JavaScriptHardmathnumbersloops

Instructions

A left-truncatable prime is a prime number that contains no 0 digits and, when the first digit is successively removed, the result is always prime.

A right-truncatable prime is a prime number that contains no 0 digits and, when the last digit is successively removed, the result is always prime.

Create a function that takes an integer as an argument and:

  • If the integer is only a left-truncatable prime, return "left".
  • If the integer is only a right-truncatable prime, return "right".
  • If the integer is both, return "both".
  • Otherwise, return false.

Examples

truncatable(9137) ➞ "left"
// Because 9137, 137, 37 and 7 are all prime.

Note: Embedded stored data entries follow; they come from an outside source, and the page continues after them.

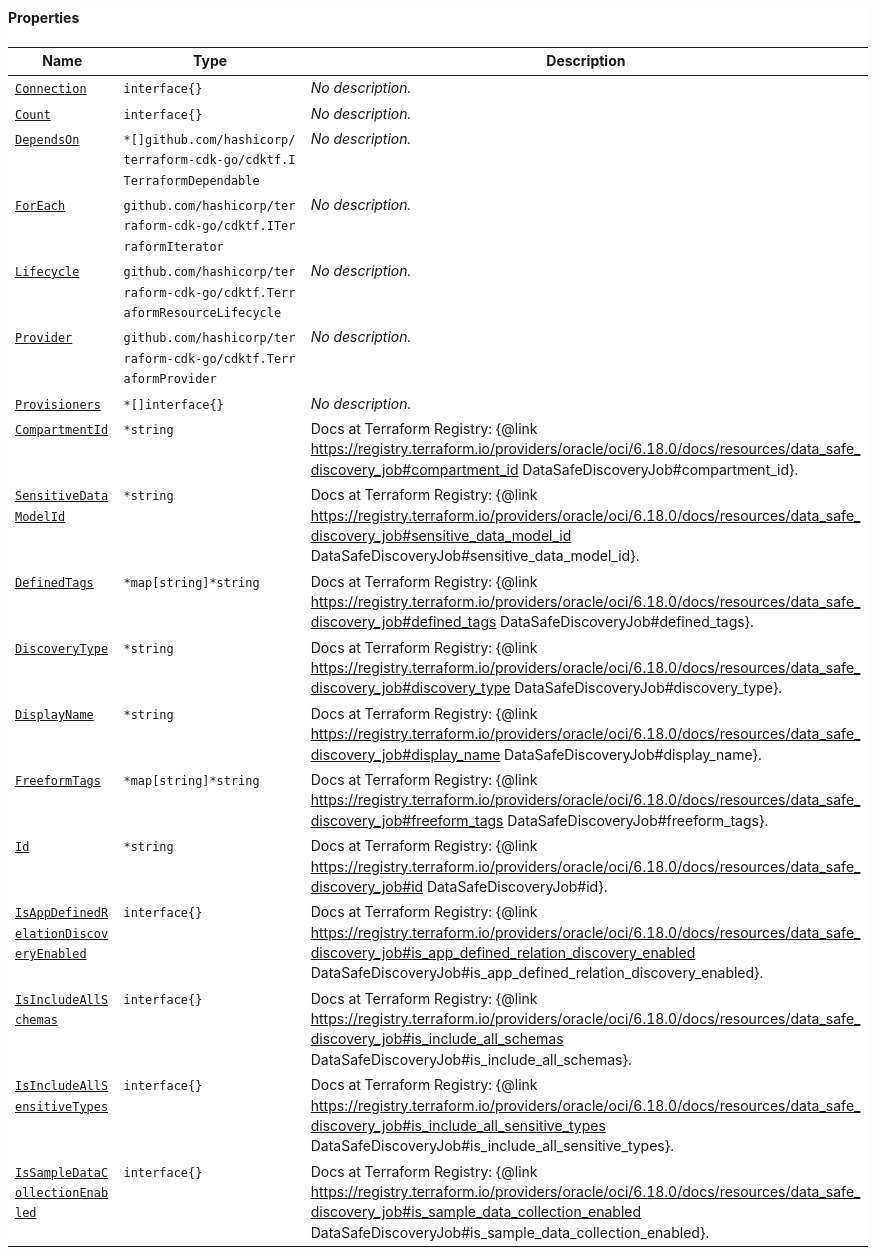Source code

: #### Properties <a name="Properties" id="Properties"></a>

| **Name** | **Type** | **Description** |
| --- | --- | --- |
| <code><a href="#rhizo-co-terraform-provider-oci.dataSafeDiscoveryJob.DataSafeDiscoveryJobConfig.property.connection">Connection</a></code> | <code>interface{}</code> | *No description.* |
| <code><a href="#rhizo-co-terraform-provider-oci.dataSafeDiscoveryJob.DataSafeDiscoveryJobConfig.property.count">Count</a></code> | <code>interface{}</code> | *No description.* |
| <code><a href="#rhizo-co-terraform-provider-oci.dataSafeDiscoveryJob.DataSafeDiscoveryJobConfig.property.dependsOn">DependsOn</a></code> | <code>*[]github.com/hashicorp/terraform-cdk-go/cdktf.ITerraformDependable</code> | *No description.* |
| <code><a href="#rhizo-co-terraform-provider-oci.dataSafeDiscoveryJob.DataSafeDiscoveryJobConfig.property.forEach">ForEach</a></code> | <code>github.com/hashicorp/terraform-cdk-go/cdktf.ITerraformIterator</code> | *No description.* |
| <code><a href="#rhizo-co-terraform-provider-oci.dataSafeDiscoveryJob.DataSafeDiscoveryJobConfig.property.lifecycle">Lifecycle</a></code> | <code>github.com/hashicorp/terraform-cdk-go/cdktf.TerraformResourceLifecycle</code> | *No description.* |
| <code><a href="#rhizo-co-terraform-provider-oci.dataSafeDiscoveryJob.DataSafeDiscoveryJobConfig.property.provider">Provider</a></code> | <code>github.com/hashicorp/terraform-cdk-go/cdktf.TerraformProvider</code> | *No description.* |
| <code><a href="#rhizo-co-terraform-provider-oci.dataSafeDiscoveryJob.DataSafeDiscoveryJobConfig.property.provisioners">Provisioners</a></code> | <code>*[]interface{}</code> | *No description.* |
| <code><a href="#rhizo-co-terraform-provider-oci.dataSafeDiscoveryJob.DataSafeDiscoveryJobConfig.property.compartmentId">CompartmentId</a></code> | <code>*string</code> | Docs at Terraform Registry: {@link https://registry.terraform.io/providers/oracle/oci/6.18.0/docs/resources/data_safe_discovery_job#compartment_id DataSafeDiscoveryJob#compartment_id}. |
| <code><a href="#rhizo-co-terraform-provider-oci.dataSafeDiscoveryJob.DataSafeDiscoveryJobConfig.property.sensitiveDataModelId">SensitiveDataModelId</a></code> | <code>*string</code> | Docs at Terraform Registry: {@link https://registry.terraform.io/providers/oracle/oci/6.18.0/docs/resources/data_safe_discovery_job#sensitive_data_model_id DataSafeDiscoveryJob#sensitive_data_model_id}. |
| <code><a href="#rhizo-co-terraform-provider-oci.dataSafeDiscoveryJob.DataSafeDiscoveryJobConfig.property.definedTags">DefinedTags</a></code> | <code>*map[string]*string</code> | Docs at Terraform Registry: {@link https://registry.terraform.io/providers/oracle/oci/6.18.0/docs/resources/data_safe_discovery_job#defined_tags DataSafeDiscoveryJob#defined_tags}. |
| <code><a href="#rhizo-co-terraform-provider-oci.dataSafeDiscoveryJob.DataSafeDiscoveryJobConfig.property.discoveryType">DiscoveryType</a></code> | <code>*string</code> | Docs at Terraform Registry: {@link https://registry.terraform.io/providers/oracle/oci/6.18.0/docs/resources/data_safe_discovery_job#discovery_type DataSafeDiscoveryJob#discovery_type}. |
| <code><a href="#rhizo-co-terraform-provider-oci.dataSafeDiscoveryJob.DataSafeDiscoveryJobConfig.property.displayName">DisplayName</a></code> | <code>*string</code> | Docs at Terraform Registry: {@link https://registry.terraform.io/providers/oracle/oci/6.18.0/docs/resources/data_safe_discovery_job#display_name DataSafeDiscoveryJob#display_name}. |
| <code><a href="#rhizo-co-terraform-provider-oci.dataSafeDiscoveryJob.DataSafeDiscoveryJobConfig.property.freeformTags">FreeformTags</a></code> | <code>*map[string]*string</code> | Docs at Terraform Registry: {@link https://registry.terraform.io/providers/oracle/oci/6.18.0/docs/resources/data_safe_discovery_job#freeform_tags DataSafeDiscoveryJob#freeform_tags}. |
| <code><a href="#rhizo-co-terraform-provider-oci.dataSafeDiscoveryJob.DataSafeDiscoveryJobConfig.property.id">Id</a></code> | <code>*string</code> | Docs at Terraform Registry: {@link https://registry.terraform.io/providers/oracle/oci/6.18.0/docs/resources/data_safe_discovery_job#id DataSafeDiscoveryJob#id}. |
| <code><a href="#rhizo-co-terraform-provider-oci.dataSafeDiscoveryJob.DataSafeDiscoveryJobConfig.property.isAppDefinedRelationDiscoveryEnabled">IsAppDefinedRelationDiscoveryEnabled</a></code> | <code>interface{}</code> | Docs at Terraform Registry: {@link https://registry.terraform.io/providers/oracle/oci/6.18.0/docs/resources/data_safe_discovery_job#is_app_defined_relation_discovery_enabled DataSafeDiscoveryJob#is_app_defined_relation_discovery_enabled}. |
| <code><a href="#rhizo-co-terraform-provider-oci.dataSafeDiscoveryJob.DataSafeDiscoveryJobConfig.property.isIncludeAllSchemas">IsIncludeAllSchemas</a></code> | <code>interface{}</code> | Docs at Terraform Registry: {@link https://registry.terraform.io/providers/oracle/oci/6.18.0/docs/resources/data_safe_discovery_job#is_include_all_schemas DataSafeDiscoveryJob#is_include_all_schemas}. |
| <code><a href="#rhizo-co-terraform-provider-oci.dataSafeDiscoveryJob.DataSafeDiscoveryJobConfig.property.isIncludeAllSensitiveTypes">IsIncludeAllSensitiveTypes</a></code> | <code>interface{}</code> | Docs at Terraform Registry: {@link https://registry.terraform.io/providers/oracle/oci/6.18.0/docs/resources/data_safe_discovery_job#is_include_all_sensitive_types DataSafeDiscoveryJob#is_include_all_sensitive_types}. |
| <code><a href="#rhizo-co-terraform-provider-oci.dataSafeDiscoveryJob.DataSafeDiscoveryJobConfig.property.isSampleDataCollectionEnabled">IsSampleDataCollectionEnabled</a></code> | <code>interface{}</code> | Docs at Terraform Registry: {@link https://registry.terraform.io/providers/oracle/oci/6.18.0/docs/resources/data_safe_discovery_job#is_sample_data_collection_enabled DataSafeDiscoveryJob#is_sample_data_collection_enabled}. |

truncatable(5939) ➞ "right"
// Because 5939, 593, 59 and 5 are all prime.

truncatable(317) ➞ "both"
// Because 317, 17 and 7 are all prime and 317, 31 and 3 are all prime.

truncatable(5) ➞ "both"
// The trivial case of single-digit primes is treated as truncatable from both directions.

truncatable(139) ➞ false
// 1 and 9 are non-prime, so 139 cannot be truncatable from either direction.

truncatable(103) ➞ false
// Because it contains a 0 digit (even though 103 and 3 are primes).

Notes

The input integers will not exceed 10^6.